Instructions to follow:
Continue the forum thread about the JD 2350 tractor that won't fully raise its 3-point disc mower, picking up after its final line.

Extract:
# JD 2350 using 7' / 3pt disc mower



## Ron S (Oct 23, 2010)

I sold my MF255 and upgraded to a JD2350 for mowing my hay. The JD with 4wd handles the mower much better on the hills.

My only issue is that the remotes do not raise the mower to it's full up rite position for transport. The Massey had no problem. The JD went back to the dealer for a remote rebuild and servicing. The mower still only raises about 3/4's.

The mower only has 1 hydraulic line. Would the second help? Could it be the closed center?

Thanks,


----------



## Tx Jim (Jun 30, 2014)

Closed center hyd's on JD will raise single acting cylinder as well as open center on MF tractor if stand-by pressure on JD is at or close to 2250 psi. Last yr I bought a slightly used Krone disc cutter that my Kubota M7040 wouldn't/couldn't raise cutter bar higher than about 3/4's of the way. I scratched my head then disassembled lift cylinder to find oil on the back side of cyl piston. This displaced oil was blocking piston movement and oil would not exit cyl breather. I reassembled cyl less the oil and cyl been lifting cutter bar to 90° ever since.


----------



## Vol (Jul 5, 2009)

Dataset entries:

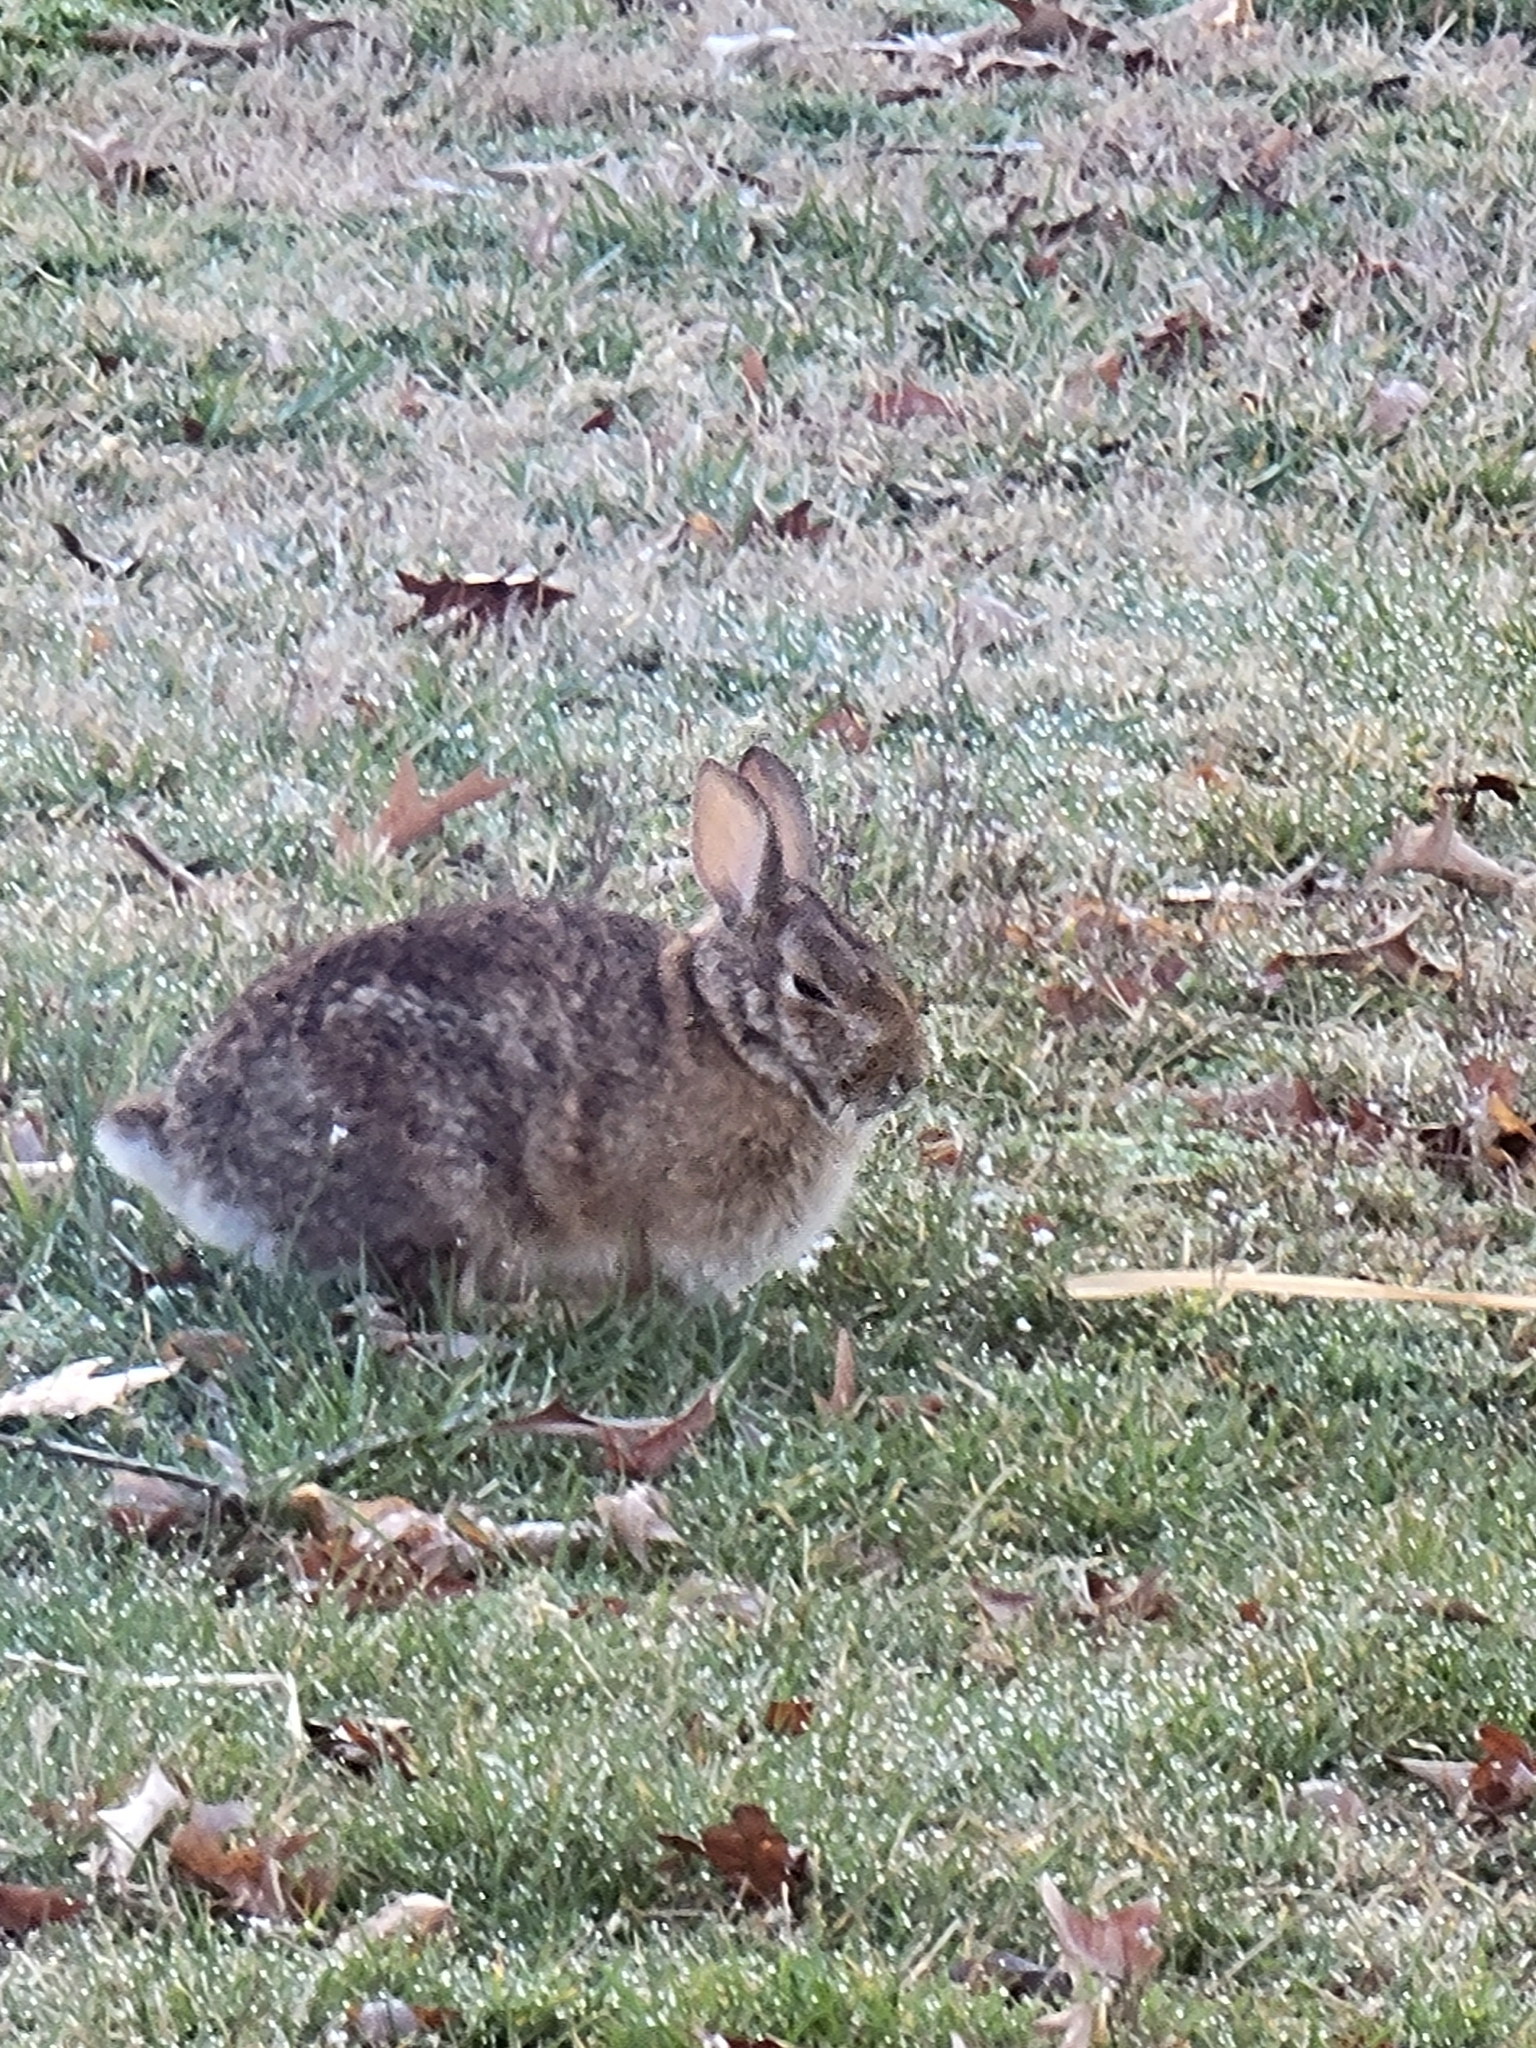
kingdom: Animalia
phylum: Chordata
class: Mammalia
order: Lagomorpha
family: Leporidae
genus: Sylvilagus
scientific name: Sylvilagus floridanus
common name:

==

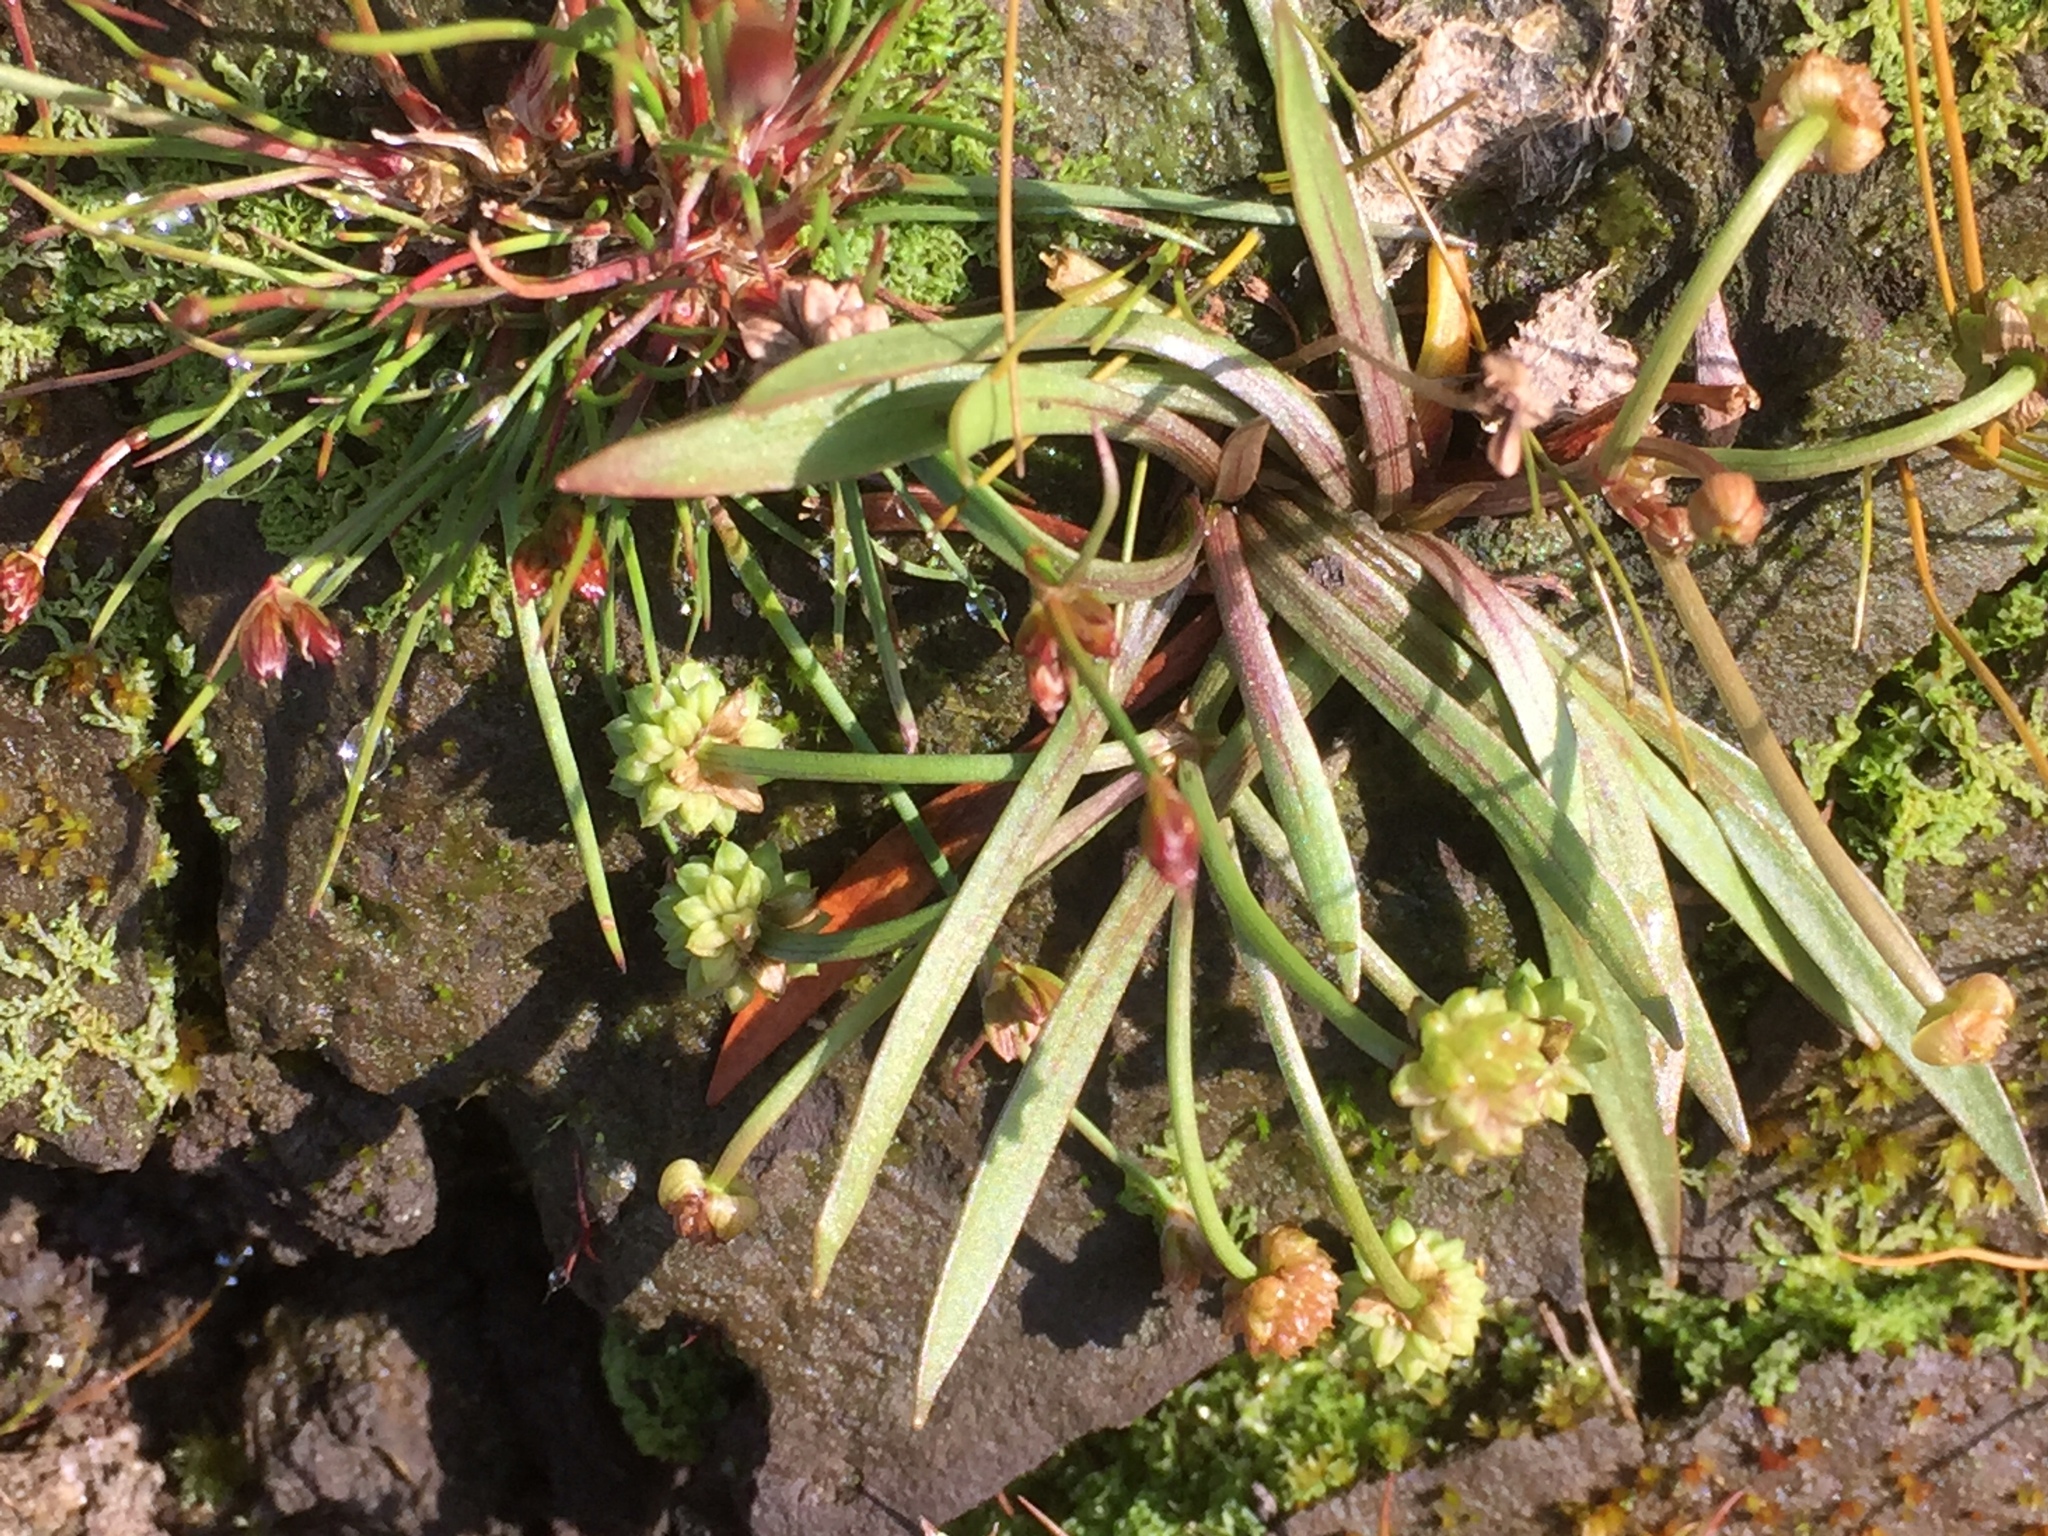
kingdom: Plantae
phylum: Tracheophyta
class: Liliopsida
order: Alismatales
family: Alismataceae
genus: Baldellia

* * *

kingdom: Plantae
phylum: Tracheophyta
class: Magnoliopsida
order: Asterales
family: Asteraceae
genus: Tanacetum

Written response:
Might want to check your top link position also where it connects to the tractor with the operators manual for reference.

Regards, Mike


----------



## TJH (Mar 23, 2014)

Sometimes air in the system will cause this also.


----------



## Ron S (Oct 23, 2010)

Is there a way to bleed the displaced oil from the cylinder without disassembling? Can I crack the other fitting and bleed that way? Will this also bleed air?

Thanks,


----------



## Tx Jim (Jun 30, 2014)

Ron S said:


> Is there a way to bleed the displaced oil from the cylinder without disassembling? Can I crack the other fitting and bleed that way? Will this also bleed air?
> 
> Thanks,


If breather is easily removed then remove breather and let trapped oil escape.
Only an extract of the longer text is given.